Paul joined his father in 1916. They built a small two roomed shack in Meadowbrook and Paul began working as a swamper for Staples, in 1921, when the Company began building the Concentrator, Paul started work with them.
Helen Douglas was born in Manchester, Vermont. Her parents moved to Calgary when she was very young. In 1920, her father, Antoine Douglas bought property in Meadowbrook and farmed the land until his death in the mid 1930's.
Paul and Helen were married in 1923 and for a short time lived in a two roomed shack in Chapman Camp, near Paul's work at the Concentrator. At the time many families were living in tents with wooden walls and floors, hence the name Chapman Camp. They built a small house on John Louis's place in Meadowbrook where they lived for the next twelve years. The dwelling was then moved to the Douglas property and enlarged. This is where they still reside today. Paul worked at the Concentrator until his retirement and farmed the land as well.
He was a shift boss in the floatation operation for years. When he was seventy years old, he and Archie Chesham were sent on a special assignment to Ireland where a similar type of Concentrator had been built and using the folatation method for separating complex ore. They spent three months instructing them how to operate it.

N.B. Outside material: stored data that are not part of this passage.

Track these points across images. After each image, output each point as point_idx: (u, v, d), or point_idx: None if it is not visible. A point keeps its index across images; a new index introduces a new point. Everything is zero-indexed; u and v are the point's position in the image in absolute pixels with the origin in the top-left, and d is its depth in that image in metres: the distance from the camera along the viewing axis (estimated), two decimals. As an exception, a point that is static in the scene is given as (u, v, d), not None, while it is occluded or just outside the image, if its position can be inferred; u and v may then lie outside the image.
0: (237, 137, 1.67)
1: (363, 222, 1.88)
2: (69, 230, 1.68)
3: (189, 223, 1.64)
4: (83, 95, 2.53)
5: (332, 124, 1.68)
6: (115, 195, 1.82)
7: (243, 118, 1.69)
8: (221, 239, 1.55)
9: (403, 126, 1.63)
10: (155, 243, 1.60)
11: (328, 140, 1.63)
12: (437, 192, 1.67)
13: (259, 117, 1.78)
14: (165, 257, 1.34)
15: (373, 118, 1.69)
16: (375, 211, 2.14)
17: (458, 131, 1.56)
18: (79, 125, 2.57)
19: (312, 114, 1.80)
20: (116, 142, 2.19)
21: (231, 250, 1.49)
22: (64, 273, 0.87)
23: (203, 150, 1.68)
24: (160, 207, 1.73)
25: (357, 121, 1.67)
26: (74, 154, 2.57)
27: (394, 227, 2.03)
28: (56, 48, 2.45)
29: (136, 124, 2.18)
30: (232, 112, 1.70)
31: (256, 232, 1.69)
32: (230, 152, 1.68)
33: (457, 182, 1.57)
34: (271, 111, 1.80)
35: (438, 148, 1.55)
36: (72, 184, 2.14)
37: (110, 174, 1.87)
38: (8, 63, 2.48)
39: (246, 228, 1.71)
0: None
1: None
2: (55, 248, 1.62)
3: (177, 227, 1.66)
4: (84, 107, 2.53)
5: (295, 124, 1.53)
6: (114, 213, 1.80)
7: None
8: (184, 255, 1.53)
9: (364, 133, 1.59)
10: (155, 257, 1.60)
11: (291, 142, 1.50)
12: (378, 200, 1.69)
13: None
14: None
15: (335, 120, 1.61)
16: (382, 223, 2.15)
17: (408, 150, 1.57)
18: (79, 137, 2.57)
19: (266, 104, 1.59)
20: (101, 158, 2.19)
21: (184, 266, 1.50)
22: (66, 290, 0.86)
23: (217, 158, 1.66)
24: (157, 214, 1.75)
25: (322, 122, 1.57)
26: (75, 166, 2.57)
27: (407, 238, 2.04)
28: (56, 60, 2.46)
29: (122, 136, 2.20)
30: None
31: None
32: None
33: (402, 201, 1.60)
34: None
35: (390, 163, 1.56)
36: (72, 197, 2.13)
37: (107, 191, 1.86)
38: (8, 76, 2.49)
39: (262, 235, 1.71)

Paul and Helen were fortunate in having a Delco Light system on their property, so they had power long before electricity was installed in that area. Helen learned to operate it. It had to be started by a crank and she even knew how to grind the valves and service the machine. She still milks a cow daily and tends a good sized vegetable and flower garden. Paul is now eighty-five and his health is failing as he does very little work.
In the early days, they were one of the few families that owned a model T Ford car. The problems were many as the roads were meant only for horses and wagons. In winter the usual assessories were shovel and an ax to help get out of icy ruts when necessary.

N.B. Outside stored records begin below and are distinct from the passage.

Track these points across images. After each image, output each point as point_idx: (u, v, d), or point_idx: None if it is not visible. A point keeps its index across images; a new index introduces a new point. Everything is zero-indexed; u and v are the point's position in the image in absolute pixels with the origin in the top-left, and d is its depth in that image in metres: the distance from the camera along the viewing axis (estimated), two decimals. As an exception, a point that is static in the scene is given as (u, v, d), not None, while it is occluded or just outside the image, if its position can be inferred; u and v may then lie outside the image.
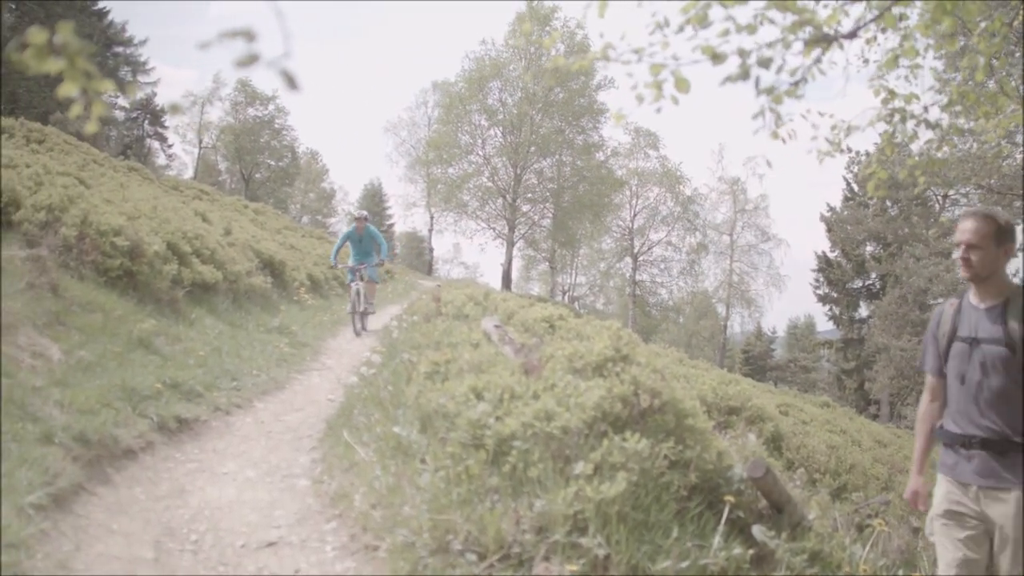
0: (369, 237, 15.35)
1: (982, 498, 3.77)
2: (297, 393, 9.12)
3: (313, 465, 6.26)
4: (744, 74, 3.65)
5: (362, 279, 14.77)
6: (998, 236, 3.80)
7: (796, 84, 4.26)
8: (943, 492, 3.97)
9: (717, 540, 4.19)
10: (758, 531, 4.51)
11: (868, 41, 6.20)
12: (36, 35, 1.85)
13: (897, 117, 5.76)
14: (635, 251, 60.02)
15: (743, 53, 3.72)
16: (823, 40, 4.27)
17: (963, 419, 3.88)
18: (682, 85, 3.60)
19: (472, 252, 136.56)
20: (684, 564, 3.89)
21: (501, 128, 51.33)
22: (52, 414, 5.46)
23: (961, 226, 3.91)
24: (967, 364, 3.87)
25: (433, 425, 5.23)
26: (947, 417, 4.03)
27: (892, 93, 5.74)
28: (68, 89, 1.92)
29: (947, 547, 3.92)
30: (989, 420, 3.76)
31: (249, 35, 1.78)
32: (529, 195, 52.64)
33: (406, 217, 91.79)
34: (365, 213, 15.84)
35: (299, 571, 4.41)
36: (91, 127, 2.07)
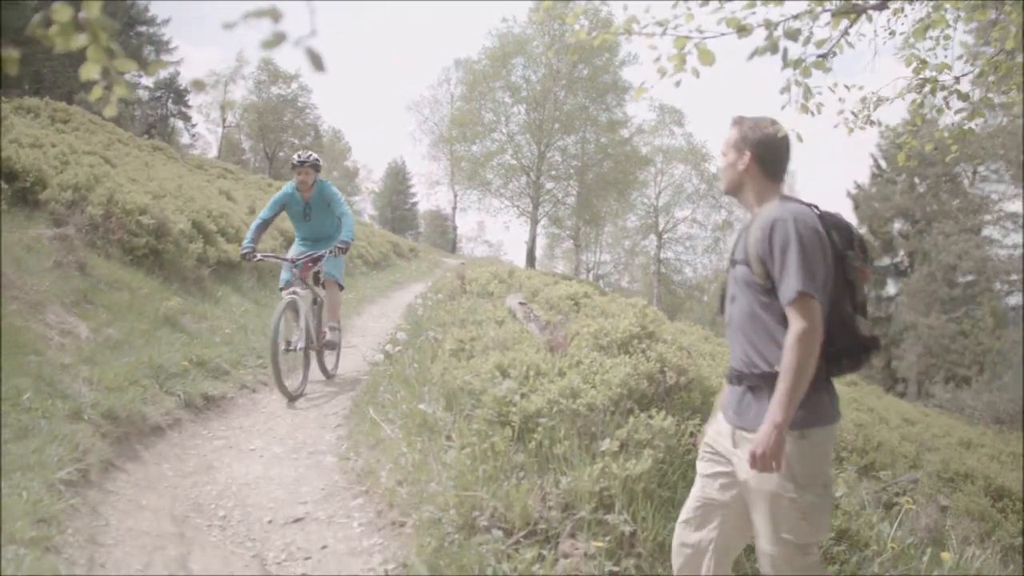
0: (323, 203, 8.53)
1: (736, 441, 3.24)
2: (322, 371, 9.16)
3: (339, 442, 6.29)
4: (772, 47, 3.59)
5: (318, 282, 8.54)
6: (737, 144, 3.35)
7: (824, 56, 4.20)
8: (712, 426, 3.49)
9: (744, 517, 4.18)
10: (785, 508, 4.48)
11: (895, 12, 6.09)
12: (61, 11, 1.84)
13: (928, 88, 5.68)
14: (660, 229, 59.74)
15: (770, 25, 3.67)
16: (851, 11, 4.21)
17: (730, 349, 3.44)
18: (706, 57, 3.55)
19: (496, 230, 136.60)
20: (711, 541, 3.88)
21: (525, 105, 51.13)
22: (81, 391, 5.52)
23: None
24: (729, 286, 3.41)
25: (459, 402, 5.23)
26: None
27: (924, 62, 5.65)
28: (90, 70, 1.91)
29: (696, 483, 3.47)
30: (739, 349, 3.29)
31: (275, 15, 1.77)
32: (553, 173, 52.48)
33: (429, 195, 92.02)
34: (314, 156, 8.56)
35: (326, 547, 4.43)
36: (109, 111, 2.05)
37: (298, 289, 7.82)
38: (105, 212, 9.86)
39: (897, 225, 44.44)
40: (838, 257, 3.16)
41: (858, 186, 46.58)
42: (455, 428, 4.95)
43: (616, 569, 3.78)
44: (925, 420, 18.63)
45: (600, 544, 3.79)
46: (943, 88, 5.75)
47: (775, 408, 2.91)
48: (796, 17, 3.86)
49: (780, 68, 3.95)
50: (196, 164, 28.49)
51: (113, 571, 3.76)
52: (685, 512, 3.44)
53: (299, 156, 8.51)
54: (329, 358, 8.70)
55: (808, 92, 4.42)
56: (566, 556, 3.79)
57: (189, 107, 59.40)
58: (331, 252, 8.14)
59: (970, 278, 38.66)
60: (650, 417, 4.49)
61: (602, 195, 52.03)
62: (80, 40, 1.87)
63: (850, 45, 4.29)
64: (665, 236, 59.94)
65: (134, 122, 49.03)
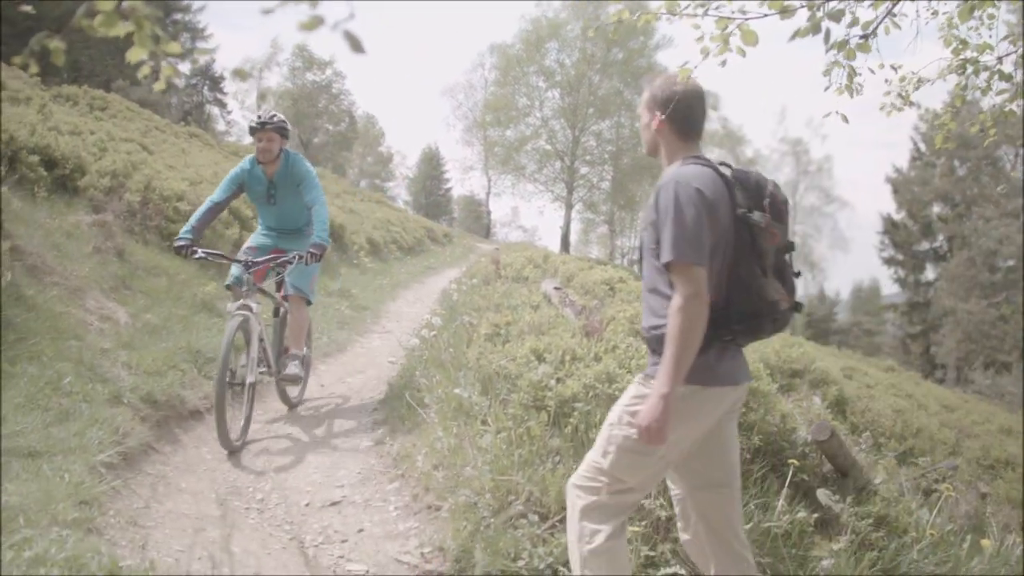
0: (291, 183, 6.47)
1: None
2: (359, 356, 9.20)
3: (375, 426, 6.31)
4: (814, 28, 3.54)
5: (279, 290, 6.78)
6: (648, 104, 3.23)
7: (865, 38, 4.13)
8: None
9: (781, 503, 4.16)
10: (823, 495, 4.46)
11: (940, -9, 5.97)
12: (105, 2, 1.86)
13: (970, 69, 5.57)
14: (695, 214, 59.29)
15: (812, 6, 3.61)
16: (895, -9, 4.13)
17: None
18: (749, 37, 3.50)
19: (530, 215, 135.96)
20: (747, 526, 3.85)
21: (559, 90, 50.97)
22: (120, 375, 5.59)
23: None
24: None
25: (494, 387, 5.23)
26: None
27: (964, 42, 5.54)
28: (137, 54, 1.94)
29: None
30: (644, 314, 3.19)
31: None
32: (587, 157, 52.26)
33: (463, 181, 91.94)
34: (279, 117, 6.44)
35: (362, 530, 4.46)
36: (159, 86, 2.10)
37: (251, 303, 5.80)
38: (143, 198, 9.97)
39: (936, 209, 43.87)
40: (739, 218, 3.02)
41: (897, 170, 46.04)
42: (491, 413, 4.95)
43: (652, 554, 3.77)
44: (964, 406, 18.44)
45: (636, 529, 3.78)
46: (985, 69, 5.63)
47: (660, 378, 2.81)
48: (839, -2, 3.80)
49: (824, 50, 3.89)
50: (232, 151, 28.56)
51: (154, 552, 3.81)
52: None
53: (260, 116, 6.37)
54: (291, 388, 6.80)
55: (853, 72, 4.37)
56: (602, 541, 3.78)
57: (225, 94, 59.70)
58: (299, 258, 6.07)
59: (1011, 263, 38.10)
60: (687, 402, 4.46)
61: (637, 180, 51.73)
62: (124, 27, 1.89)
63: (897, 26, 4.21)
64: (700, 221, 59.46)
65: (170, 109, 49.38)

They had one daughter Pauline who trained at Garbutts Business College in Calgary and worked there for a few years before returning to Kimberley. She worked in the Company Store for four years and also for the Kimberley Hardware.
Pauline married Ivor Barrett who has been a butcher in Kimberley for over forty-five years. He learned the trade from Joe Walkley in Cranbrook and worked in Walkleys shop in Kimberley. He joined the Army for active duty, but when discovered he was a butcher, he was put in charge as cook instructor.
On his return he went to work in the meat department of the Mark Creek store after spending a short time in Burns Butcher shop. When the Hudson Bay bought the Mark Creek store and phased out the food department, Ivor went to work for the Company in the warehouse receiving office at the Concentrator.
Mr. and Mrs. Louis live on the property next door where Pauline can keep a close eye on them.
Ivor and Pauline have two children, Betty Lou and John. Betty Lou does a man's job, she was a planer feeder for Crestbrook Industries at Canal Flats for four years. She now has an air ticket and drives a gravel truck for a paving company in Northern Alberta. John also has an air ticket and drives a logging truck at Canal Flats.
Ivor and Pauline maintain a modern Government inspected butcher shop on their farm in Meadowbrook, complete with walk in freezers and coolers and all the necessary equipment. Ivor retired from the Company in 1976 and is busier than ever. They have cattle, chickens, pigs, turkeys, horses, you name it! His latest venture is breeding Scotish Highland long haired, long horned cattle. They also have a garden to tend and farm machinery to repair but they are never too busy to stop for a chat with friends.